■ **Reading text**

--- START ---

Burning-in the Speaker Reference III requires a longer period than that on other speaker cables, and the need to alternate equipment of differing calibers frequently in my household did not help. The Speaker Reference III has received arguably less than adequate playing for a complete burn-in process; and I believe it will sound even more exceptional after a few more months.
All cables incite varying degrees of coloration, and although Audio Note’s high-strand silver Sogon™ cable is the only one with such minimal deviation in dynamics, propagation and tonality that is yet to be surpassed, high-purity copper is the most viable alternative to silver cables for more than the singular reason of cost.
As electric signal transfer is one property of this hobby that we shall never be rid of, we have been earnestly engaging in discovering superior materials and methods, to the end of preserving signal integrity in its electrical transmission. Next to a state of vacuum, silver has been recognized as the more common metal with the highest conductivity next to gold. Cost of silver is prohibitively high, hence copper, with the next highest conductivity, has been the preference for reasons of economics and efficiency.
Recent years’ advances in material and manufacturing process refinement have elevated the potentials of the copper significantly to the point, that the more affordable metal is now generally preferred over the exotically priced silver. Accordingly, voicing of equipment by designers and engineers are performed predominantly with copper as the content of preference. Therefore, in the exception of the best of machines, it is no wild wonder, that a good portion of equipment would produce a sound less coherent when high-strand silver, instead of copper, is employed in the observation of their sound.
Accordingly, where high-strand silver cables would accentuate its superiority in resolution rendition over copper ones, they represent an inadvertent detriment to the original intent of the specific equipment’s designer, whose design philosophy was intended to benefit the larger audience with modest systems and not the super high-end.
It was only when equipment of much higher caliber were partaking the music reproduction process, such as the $26k 47 Lab PiTracer, the $55k Audio Note DAC5 Signature, the $50k M10 preamplifier, the $69.5 k ONGAKU, etc, that the Furutech’s resolution prowess was found wanting – compared with the Audio Note Sogon LX.
In the context where only the Audio Note Sogon™ cables could work to the communal benefits of the super system mentioned above, the Furutech Reference III cables were a beautiful and surprisingly viable solution for the $20k Wadia 270se & 27ix v3.0 digital front-end, the $15.5k Harmonix Reimyo CAT-777, the $10k Accuphase E-550 integrated amplifier, the $9k Linn Klimax Chakra 500 Twin and the $12k GamuT L5 loudspeaker.

--- END ---

■ **What is expected**
Would you set down the cable review from "All cables incite" up to and including "reason of cost." word for word?

■ **Exercise data**
--- START ---

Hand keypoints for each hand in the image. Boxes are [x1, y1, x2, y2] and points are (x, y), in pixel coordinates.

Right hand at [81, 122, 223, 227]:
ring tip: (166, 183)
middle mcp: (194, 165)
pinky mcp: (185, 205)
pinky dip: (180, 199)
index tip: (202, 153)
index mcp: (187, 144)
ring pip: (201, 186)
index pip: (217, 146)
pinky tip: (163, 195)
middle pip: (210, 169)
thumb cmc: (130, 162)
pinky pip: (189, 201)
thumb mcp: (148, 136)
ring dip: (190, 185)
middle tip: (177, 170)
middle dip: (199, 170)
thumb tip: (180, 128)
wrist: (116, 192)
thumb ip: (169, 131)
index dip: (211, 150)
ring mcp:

--- END ---

■ **Written response**
All cables incite varying degrees of coloration, and although Audio Note’s high-strand silver Sogon™ cable is the only one with such minimal deviation in dynamics, propagation and tonality that is yet to be surpassed, high-purity copper is the most viable alternative to silver cables for more than the singular reason of cost.